I am giving more details about XOR DDOS here
https://www.microsoft.com/en-us/security/blog/2022/05/19/rise-in-xorddos-a-deeper-look-at-the-stealthy-ddos-malware-targeting-linux-devices/

If we dont put Two Factor Authentication our systems are constantly brute forced by attackers and gaining access. So Two Factor Authentication is essential for the security of the system.

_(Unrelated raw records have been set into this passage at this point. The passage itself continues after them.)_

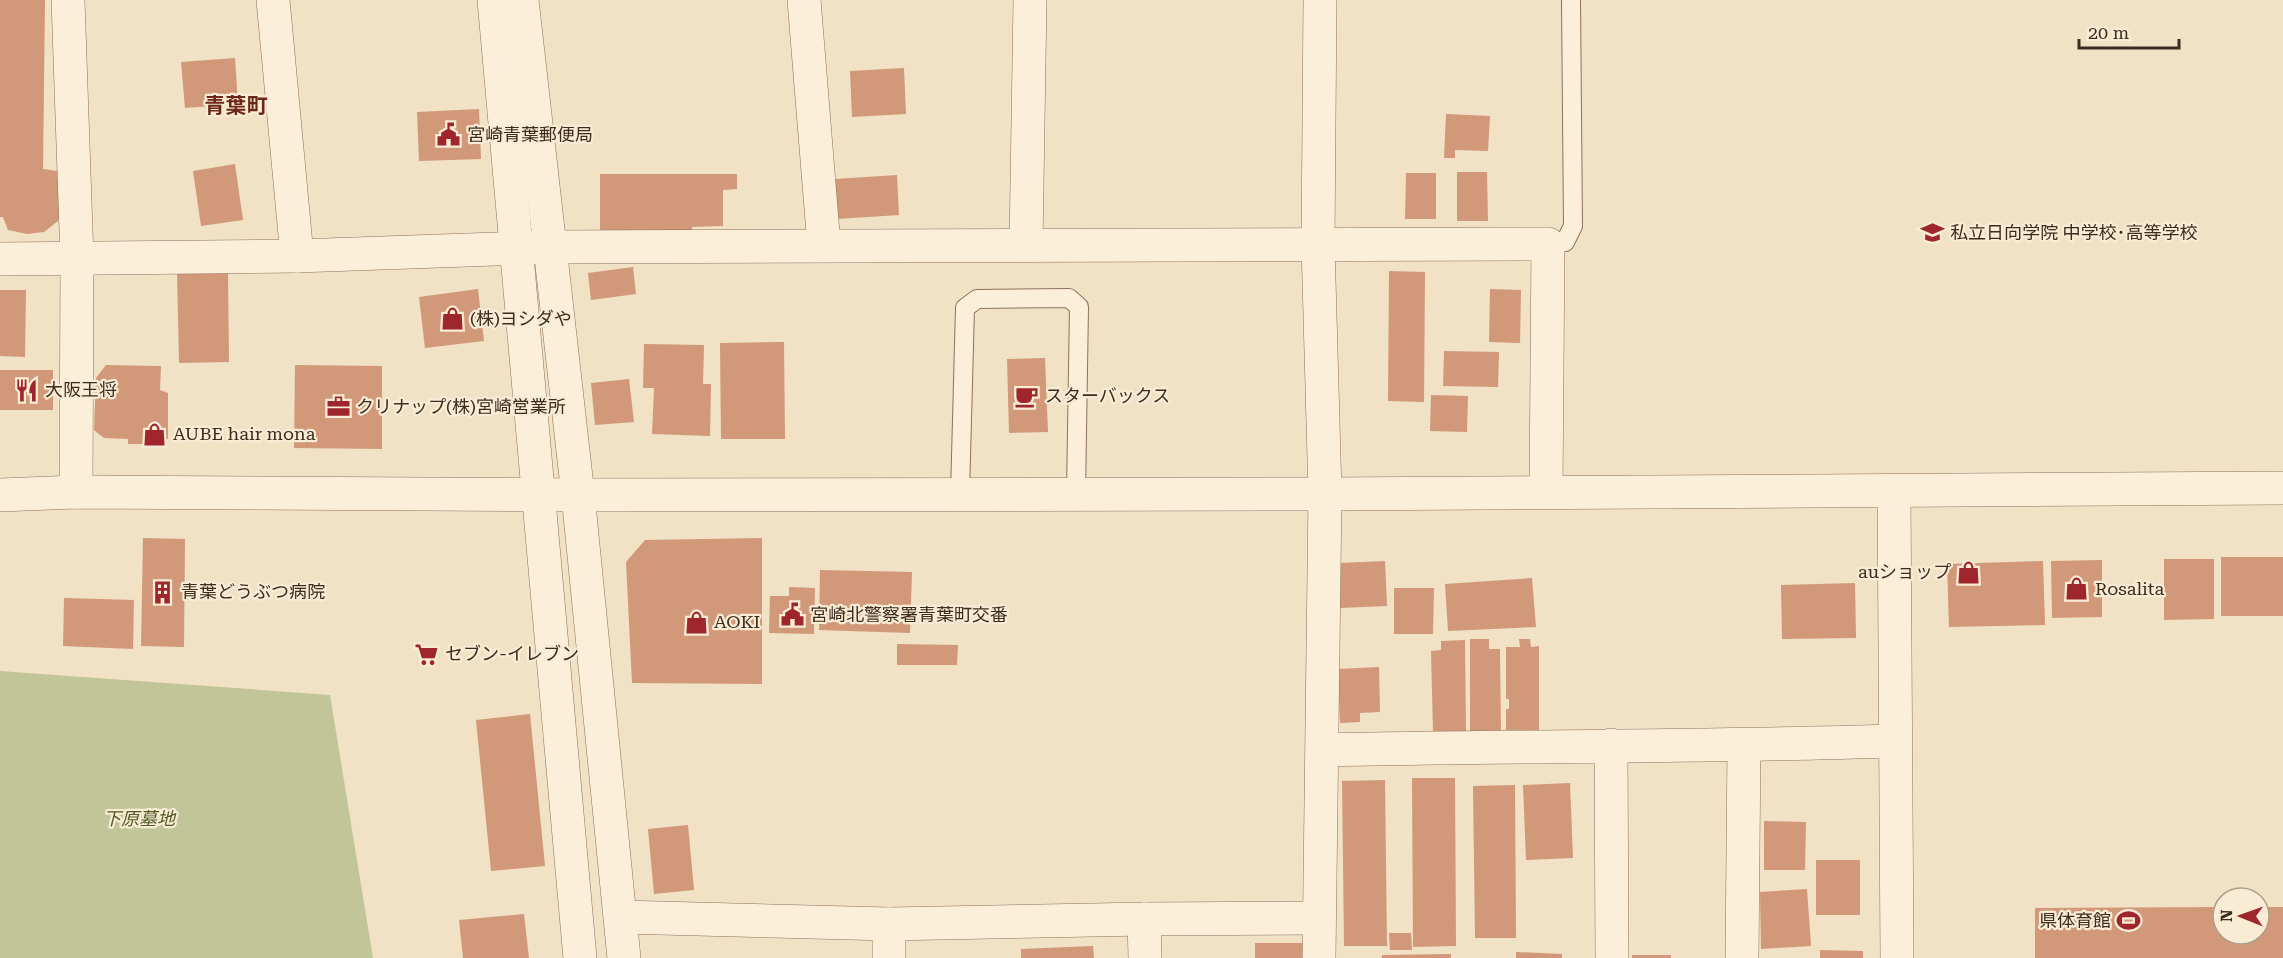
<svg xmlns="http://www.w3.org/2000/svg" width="2283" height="958" viewBox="0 0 2283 958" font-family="'Roboto Serif','Noto Sans JP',serif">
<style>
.cemetery{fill:#c2c597}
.building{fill:#d19879}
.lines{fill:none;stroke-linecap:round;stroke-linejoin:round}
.service-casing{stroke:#8d7259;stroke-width:20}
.minor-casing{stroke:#8d7259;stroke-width:34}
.tertiary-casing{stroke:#8d7259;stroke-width:34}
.service{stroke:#fbefd9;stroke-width:18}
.minor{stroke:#fbefd9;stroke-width:33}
.tertiary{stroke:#fbefd9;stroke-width:33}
.labels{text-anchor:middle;stroke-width:4.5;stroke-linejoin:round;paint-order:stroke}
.poi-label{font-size:18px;fill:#3d2b1e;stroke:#f8ecd5;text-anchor:start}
.park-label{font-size:18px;font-style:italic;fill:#505a24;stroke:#f8ecd5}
.quarter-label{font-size:21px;font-weight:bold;fill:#6c271b;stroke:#f8ecd5}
</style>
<rect width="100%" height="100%" fill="#f1e1c5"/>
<!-- cemetery -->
<polygon class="cemetery" points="0,671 330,695 373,958 0,958"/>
<!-- building -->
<g class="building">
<polygon points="0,0 45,0 43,169 57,171 64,203 58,221 44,232 27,234 8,230 3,217 0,217"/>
<polygon points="235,58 238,104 185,108 181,62"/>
<polygon points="904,68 906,114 852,117 850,71"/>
<polygon points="479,109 481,159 419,161 417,112"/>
<polygon points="1446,114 1490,116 1488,151 1455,150 1455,158 1444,158"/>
<polygon points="235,164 243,220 201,226 193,171"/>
<polygon points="1457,172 1487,172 1488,221 1457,221"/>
<polygon points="1406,173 1436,173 1436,219 1405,219"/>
<polygon points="600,174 737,174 737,189 723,190 723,226 692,227 692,230 600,231"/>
<polygon points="897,175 899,215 837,219 835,179"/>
<polygon points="633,267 636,294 591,300 588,273"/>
<polygon points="228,271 229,362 179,363 177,272"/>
<polygon points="1389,271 1425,272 1424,402 1388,401"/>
<polygon points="478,289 484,341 425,348 419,297"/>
<polygon points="1490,289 1521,290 1520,343 1489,342"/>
<polygon points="0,290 26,290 25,357 0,356"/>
<polygon points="784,342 785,439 721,439 720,343"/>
<polygon points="644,344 704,345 703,384 711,384 710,436 652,434 654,388 643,388"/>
<polygon points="1444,351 1499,352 1498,387 1443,386"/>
<polygon points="1045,358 1048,432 1009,433 1007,359"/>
<polygon points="106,365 161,366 160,390 168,393 168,439 152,439 152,444 128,444 128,439 104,438 94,430 96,378"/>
<polygon points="295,365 382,366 382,449 294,448"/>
<rect x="0" y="370" width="53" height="40"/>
<polygon points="629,379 634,422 595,425 591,383"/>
<polygon points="1431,395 1468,396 1467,432 1430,431"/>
<polygon points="143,538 185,539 184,647 141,646"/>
<polygon points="762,538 762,684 632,683 626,562 645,540"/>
<rect x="2221" y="557" width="62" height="59"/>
<polygon points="2164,559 2214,559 2214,619 2164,620"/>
<polygon points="2102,560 2102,617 2052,618 2051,561"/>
<polygon points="1385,561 1387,606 1340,608 1339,563"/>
<polygon points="2043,561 2045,625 1949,627 1947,564"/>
<polygon points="820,570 912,572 910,633 819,630"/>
<polygon points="1532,578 1536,627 1448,631 1445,584"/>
<polygon points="1855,583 1856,638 1782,639 1781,585"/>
<polygon points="789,587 815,588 814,634 769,633 770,596 789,596"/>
<polygon points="1394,588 1434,588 1433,634 1394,634"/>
<polygon points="64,598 134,600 133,649 63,646"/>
<polygon points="1470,639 1489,639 1489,649 1500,649 1501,733 1470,733"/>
<polygon points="1519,639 1530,639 1531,647 1539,646 1539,730 1506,730 1506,709 1509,709 1509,699 1506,699 1506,647 1520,647"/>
<polygon points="1465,640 1466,732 1433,732 1431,651 1441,650 1441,641"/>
<polygon points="897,644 958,645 957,665 897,665"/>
<polygon points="1379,667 1380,712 1360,713 1360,722 1340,723 1338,669"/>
<polygon points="530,714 545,866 491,871 476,720"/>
<polygon points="1412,778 1455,778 1456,946 1413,947"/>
<polygon points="1385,780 1387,946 1344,946 1342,781"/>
<polygon points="1570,783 1573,858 1526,860 1523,785"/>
<polygon points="1515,785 1516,938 1475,938 1473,786"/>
<polygon points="1764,821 1806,822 1805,870 1764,870"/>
<polygon points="688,825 694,890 654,894 648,829"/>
<rect x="1816" y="860" width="44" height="55"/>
<polygon points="1807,889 1811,946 1761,949 1760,892"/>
<polygon points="2223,907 2223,934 2259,934 2259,907 2283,907 2283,958 2035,958 2035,908"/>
<polygon points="524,914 529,958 463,958 459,920"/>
<polygon points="1389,933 1411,933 1412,950 1390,950"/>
<rect x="1255" y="943" width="51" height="15"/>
<polygon points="1093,946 1094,958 1021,958 1021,949"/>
<polygon points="1820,950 1863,951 1863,958 1820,958"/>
<polygon points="1516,952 1562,954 1562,958 1516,958"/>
<polygon points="1451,954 1451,958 1382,958 1382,955"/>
<rect x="1632" y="955" width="39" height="3"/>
</g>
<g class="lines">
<defs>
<g id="service">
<polyline points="1548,244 1565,242 1573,226 1571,0"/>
<polyline points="960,494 965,308 977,299 1069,298 1079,307 1076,494"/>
</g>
<g id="minor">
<polyline points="68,0 77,260 76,492"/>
<polyline points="273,0 297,256"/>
<polyline points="804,0 824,245"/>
<polyline points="1026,245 1030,0"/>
<polyline points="0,259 297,256 549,247 1548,244 1546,491"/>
<polyline points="1611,745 1612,958"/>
<path d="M1322,750c191,-4 382,-3 572,-9"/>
<polyline points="621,917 889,924 1144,919 1319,918"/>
<polyline points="1144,919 1145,958"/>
<polyline points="889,958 889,924"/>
<polyline points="1319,958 1325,494 1318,244 1320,0"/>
<polyline points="1742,958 1744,746"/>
</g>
<g id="tertiary">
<polyline points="494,0 580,958"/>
<polyline points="522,0 578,495 624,958"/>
<polyline points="1894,492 1897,958"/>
<polyline points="0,495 76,492 578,495 1325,494 2283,488"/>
</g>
</defs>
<!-- service casing -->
<use href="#service" class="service-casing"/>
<!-- minor casing -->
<use href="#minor" class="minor-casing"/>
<!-- tertiary casing -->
<use href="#tertiary" class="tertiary-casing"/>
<!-- service -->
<use href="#service" class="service"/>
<!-- minor -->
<use href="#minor" class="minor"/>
<!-- tertiary -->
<use href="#tertiary" class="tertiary"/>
</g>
<!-- icons -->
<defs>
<symbol id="civic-bare" viewBox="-9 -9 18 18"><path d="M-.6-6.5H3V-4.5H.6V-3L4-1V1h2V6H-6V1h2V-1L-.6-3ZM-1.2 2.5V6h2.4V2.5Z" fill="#a0262e" stroke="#f8ecd5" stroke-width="2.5" paint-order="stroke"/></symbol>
<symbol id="school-bare" viewBox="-9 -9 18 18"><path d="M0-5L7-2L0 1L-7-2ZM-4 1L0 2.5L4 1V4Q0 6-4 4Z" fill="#a0262e" stroke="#f8ecd5" stroke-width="2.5" paint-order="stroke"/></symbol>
<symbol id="shop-bare" viewBox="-9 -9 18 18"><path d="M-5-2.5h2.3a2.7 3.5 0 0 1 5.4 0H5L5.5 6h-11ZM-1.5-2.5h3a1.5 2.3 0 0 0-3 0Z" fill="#a0262e" stroke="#f8ecd5" stroke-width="2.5" paint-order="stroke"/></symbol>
<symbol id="restaurant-bare" viewBox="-9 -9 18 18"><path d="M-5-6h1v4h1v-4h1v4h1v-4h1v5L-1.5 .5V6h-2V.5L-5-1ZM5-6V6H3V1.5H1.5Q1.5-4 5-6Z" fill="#a0262e" stroke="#f8ecd5" stroke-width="2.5" paint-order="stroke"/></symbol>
<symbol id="cafe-bare" viewBox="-9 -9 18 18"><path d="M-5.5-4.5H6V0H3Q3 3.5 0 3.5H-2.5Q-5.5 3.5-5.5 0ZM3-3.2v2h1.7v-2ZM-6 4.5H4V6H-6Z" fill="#a0262e" stroke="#f8ecd5" stroke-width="2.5" paint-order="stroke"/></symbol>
<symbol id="office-bare" viewBox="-9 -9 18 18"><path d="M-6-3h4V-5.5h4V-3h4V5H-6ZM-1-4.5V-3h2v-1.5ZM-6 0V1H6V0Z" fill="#a0262e" stroke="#f8ecd5" stroke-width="2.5" paint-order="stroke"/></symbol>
<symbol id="building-bare" viewBox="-9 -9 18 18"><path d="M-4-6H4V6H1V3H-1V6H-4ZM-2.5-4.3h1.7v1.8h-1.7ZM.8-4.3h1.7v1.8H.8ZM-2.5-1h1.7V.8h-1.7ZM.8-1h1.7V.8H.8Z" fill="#a0262e" stroke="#f8ecd5" stroke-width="2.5" paint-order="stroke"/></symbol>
<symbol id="supermarket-bare" viewBox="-9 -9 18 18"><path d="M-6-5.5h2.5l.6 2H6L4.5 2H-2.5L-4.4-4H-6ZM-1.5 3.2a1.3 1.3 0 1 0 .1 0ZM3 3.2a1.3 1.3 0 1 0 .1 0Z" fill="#a0262e" stroke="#f8ecd5" stroke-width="2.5" paint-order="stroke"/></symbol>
<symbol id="stadium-bare" viewBox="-9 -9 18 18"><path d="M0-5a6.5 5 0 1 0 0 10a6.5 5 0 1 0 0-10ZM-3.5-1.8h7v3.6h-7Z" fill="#a0262e" stroke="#f8ecd5" stroke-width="2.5" paint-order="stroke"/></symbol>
</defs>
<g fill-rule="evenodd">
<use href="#civic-bare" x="432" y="118" width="33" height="33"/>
<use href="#school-bare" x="1916" y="216" width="33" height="33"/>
<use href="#shop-bare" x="436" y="302" width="33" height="33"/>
<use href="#restaurant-bare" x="10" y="374" width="33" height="33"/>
<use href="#cafe-bare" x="1010" y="380" width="33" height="33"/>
<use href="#office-bare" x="322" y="390" width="33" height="33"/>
<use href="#shop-bare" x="138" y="418" width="33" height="33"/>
<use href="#shop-bare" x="1952" y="556" width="33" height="33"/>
<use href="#shop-bare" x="2060" y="572" width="33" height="33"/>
<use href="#building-bare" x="146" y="576" width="33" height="33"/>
<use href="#civic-bare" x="776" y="598" width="33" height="33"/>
<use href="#shop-bare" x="680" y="606" width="33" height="33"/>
<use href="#supermarket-bare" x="410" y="638" width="33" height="33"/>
<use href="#stadium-bare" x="2112" y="904" width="33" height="33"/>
</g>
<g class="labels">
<!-- poi labels -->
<g class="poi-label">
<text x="467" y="141">宮崎青葉郵便局</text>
<text x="1950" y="239">私立日向学院 中学校･高等学校</text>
<text x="470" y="325">(株)ヨシダや</text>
<text x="45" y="396">大阪王将</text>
<text x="1045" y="402">スターバックス</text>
<text x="356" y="413">クリナップ(株)宮崎営業所</text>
<text x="173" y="440">AUBE hair mona</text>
<text x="1951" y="578" text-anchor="end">auショップ</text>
<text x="2095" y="595">Rosalita</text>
<text x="181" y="598">青葉どうぶつ病院</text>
<text x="810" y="621">宮崎北警察署青葉町交番</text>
<text x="714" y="628">AOKI</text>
<text x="445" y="660">セブン-イレブン</text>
<text x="2111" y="927" text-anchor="end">県体育館</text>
</g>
<!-- park labels -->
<g class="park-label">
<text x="139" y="825">下原墓地</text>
</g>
<!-- quarter labels -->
<g class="quarter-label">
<text x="236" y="113">青葉町</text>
</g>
</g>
<!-- north arrow -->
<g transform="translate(2241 916) rotate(271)"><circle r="28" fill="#f8ecd5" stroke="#ad9f8c" stroke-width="1.5"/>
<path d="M0-4.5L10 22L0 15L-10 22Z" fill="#a0262e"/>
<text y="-9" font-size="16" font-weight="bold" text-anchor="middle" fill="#3d2b1e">N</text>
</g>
<!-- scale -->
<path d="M2079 39v9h100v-9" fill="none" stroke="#3d2b1e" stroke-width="3"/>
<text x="2088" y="39" font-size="18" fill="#3d2b1e" stroke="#f8ecd5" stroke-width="4.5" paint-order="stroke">20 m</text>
</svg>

Also other UI's for system update etc are affected by this bug which will not ask for OTP Verification code.

STEPS TO REPRODUCE
1. Enable Google Authenticator OTP
2. Log out and Log In Again
3. Cant find option to enter OTP verification code gets locked out of system

OBSERVED RESULT

Gets Locked out and cant gain access to system.

EXPECTED RESULT

Should show textfield to enter OTP verification code.

SOFTWARE/OS VERSIONS
Windows:
macOS:
Linux/KDE Plasma: Ubuntu 22.04 LTS
(available in About System)
KDE Plasma Version: Plasma Version 5.24.7
KDE Frameworks Version: 5.92.0
Qt Version: 5.15.3

ADDITIONAL INFORMATION

Comment 1 Nicolas Fella 2023-06-23 09:21:09 UTC

> 1. Enable Google Authenticator OTP

How do you do this?

Comment 2 Vaishakh 2023-06-23 09:41:10 UTC

You can add Two Factor Authentication by installing libpam-google-authenticator package.
More detailed explanation can be read here. Works good with gnome desktop.

https://www.digitalocean.com/community/tutorials/how-to-configure-multi-factor-authentication-on-ubuntu-18-04

Comment 3 Nate Graham 2023-09-14 21:16:14 UTC

Thanks. As you've discovered, SDDM doesn't support this Yes, as you've discovered, our SDDM theme doesn't support this feature yet. :) I'd recommend not using the feature until we do.

Comment 4 Janet Blackquill 2023-09-14 23:06:50 UTC

What does your pam configuration look like?